A limited edition UK promotional CD was pressed to celebrate the band's success at the 1995 Brit Awards. The song is included on Stop the Clocks in a slightly different mix. Noel's backing vocals during the bridge are removed, and it is this version that has been included in reissues of Definitely Maybe since.

==Live performances==
Both of the Gallagher brothers have stated that "Slide Away" should have been played more often at concerts, and despite this it remains a favourite. It was ultimately included on the setlist of the band's 2008-09 Dig Out Your Soul Tour. It was described by guitarist Gem Archer as "the one for the fans".

A live version recorded on 17 April 1995 at the Southend Cliffs Pavilion was included on the video album Live by the Sea.

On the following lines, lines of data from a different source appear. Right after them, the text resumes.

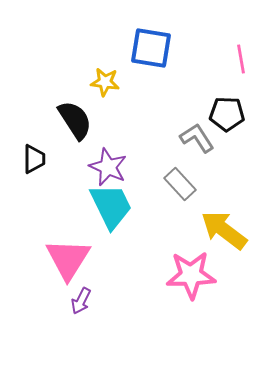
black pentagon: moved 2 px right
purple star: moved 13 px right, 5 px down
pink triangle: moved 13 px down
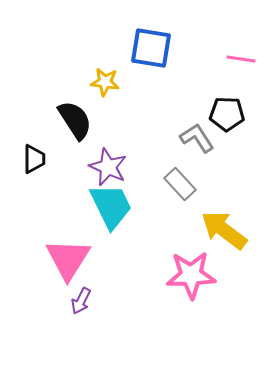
pink line: rotated 72 degrees counterclockwise
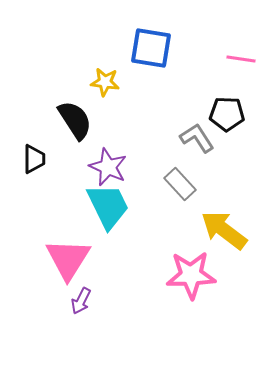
cyan trapezoid: moved 3 px left
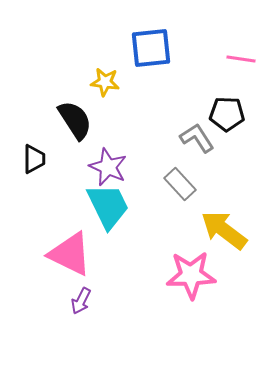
blue square: rotated 15 degrees counterclockwise
pink triangle: moved 2 px right, 5 px up; rotated 36 degrees counterclockwise
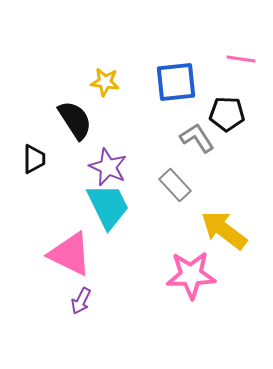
blue square: moved 25 px right, 34 px down
gray rectangle: moved 5 px left, 1 px down
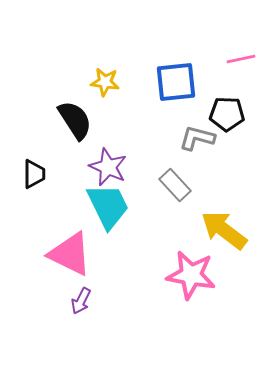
pink line: rotated 20 degrees counterclockwise
gray L-shape: rotated 42 degrees counterclockwise
black trapezoid: moved 15 px down
pink star: rotated 12 degrees clockwise
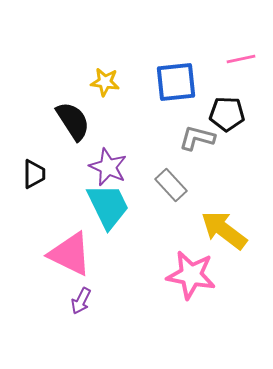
black semicircle: moved 2 px left, 1 px down
gray rectangle: moved 4 px left
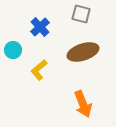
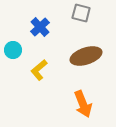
gray square: moved 1 px up
brown ellipse: moved 3 px right, 4 px down
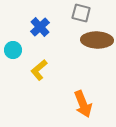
brown ellipse: moved 11 px right, 16 px up; rotated 20 degrees clockwise
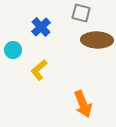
blue cross: moved 1 px right
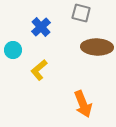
brown ellipse: moved 7 px down
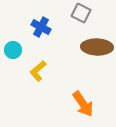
gray square: rotated 12 degrees clockwise
blue cross: rotated 18 degrees counterclockwise
yellow L-shape: moved 1 px left, 1 px down
orange arrow: rotated 12 degrees counterclockwise
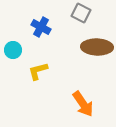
yellow L-shape: rotated 25 degrees clockwise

A live version of the song was released in 2007 on Noel Gallagher's live album The Dreams We Have as Children – Live at the Royal Albert Hall.

Liam Gallagher has performed the song at his solo concerts, most notably at the Glastonbury Festival in 2017 and the Reading and Leeds Festivals in 2024 as well as his Definitely Maybe 30th Anniversary tour.

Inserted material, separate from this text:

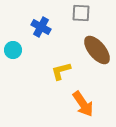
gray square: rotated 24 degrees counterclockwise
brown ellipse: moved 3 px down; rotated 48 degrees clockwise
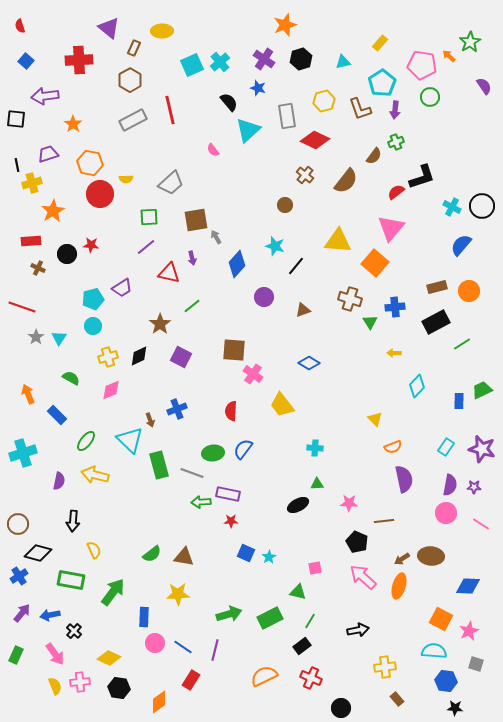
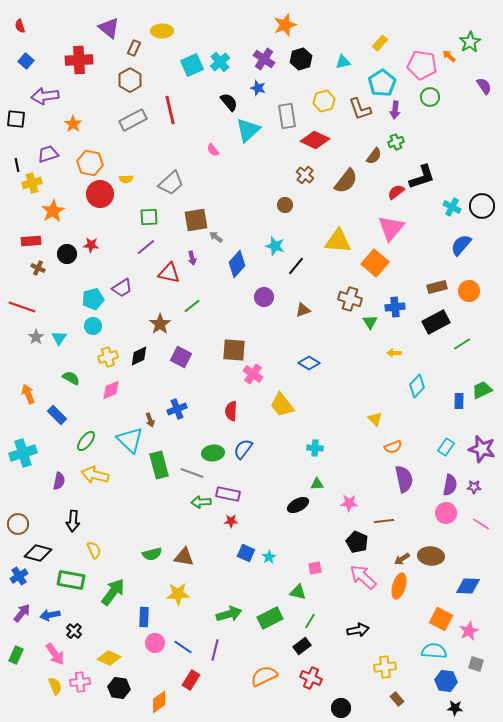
gray arrow at (216, 237): rotated 24 degrees counterclockwise
green semicircle at (152, 554): rotated 24 degrees clockwise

The track is included on the setlist of Oasis' Live '25 Tour and a version of the song performed at Principality Stadium in Cardiff on July 4 was released as a single.

==Reception==
"Slide Away" received critical acclaim and remains one of the band's most celebrated tracks by both journalists and fans.

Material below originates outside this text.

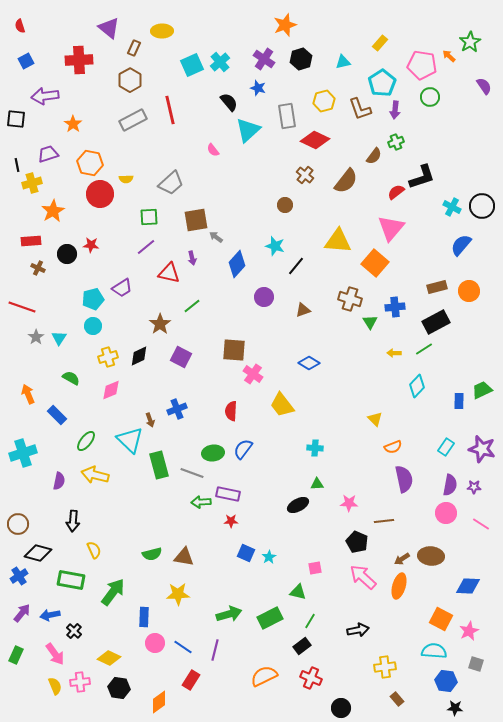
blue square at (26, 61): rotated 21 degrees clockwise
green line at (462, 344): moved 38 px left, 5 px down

While reviewing Definitely Maybe, NME writer Keith Cameron described "Slide Away" as "a completely heart-rending love song" that showed the band possessing "both the sweetness and tenderness to complement their well-proven hooligan qualities". In his 5-star review of Definitely Maybe, Select critic Andrew Perry called the song a "vision of escape, love and happiness".

NME ranked "Slide Away" at number 57 in its list of "The 100 Greatest Britpop Songs", and subsequently ranked it number 1 in its list of greatest Oasis songs. Paste ranked it number 1, The Guardian ranked it number 2, UPROXX ranked it number 3, The Independent ranked it number 8, and Rolling Stone ranked it number 11 in their respective lists of all-time greatest Oasis songs. GibsonGuitar.com also listed the song as one of Noel Gallagher's best guitar tracks.

Noel claims that "Slide Away" is Paul McCartney's favourite Oasis song.

==Personnel==
Oasis
- Liam Gallagher – lead vocals, tambourine
- Noel Gallagher – lead guitars, backing vocals, bass
- Paul Arthurs – rhythm guitar
- Tony McCarroll – drums

Additional personnel
- David Batchelor – production
- Owen Morris – additional production, mixing
- Barry Grint – mastering at Abbey Road Studios, London
- Anjali Dutt – engineering
- Dave Scott – engineering, mixing
- Roy Spong – engineering

==Charts==

Chart performance for "Slide Away"
| Chart (2025) | Peak position |
|---|---|
| Ireland (IRMA) | 64 |
| UK Singles (OCC) | 31 |

==Certifications==

Certifications for "Slide Away"
| Region | Certification | Certified units/sales |
| United Kingdom (BPI) | Platinum | 600,000^{‡} |
^{‡} Sales+streaming figures based on certification alone.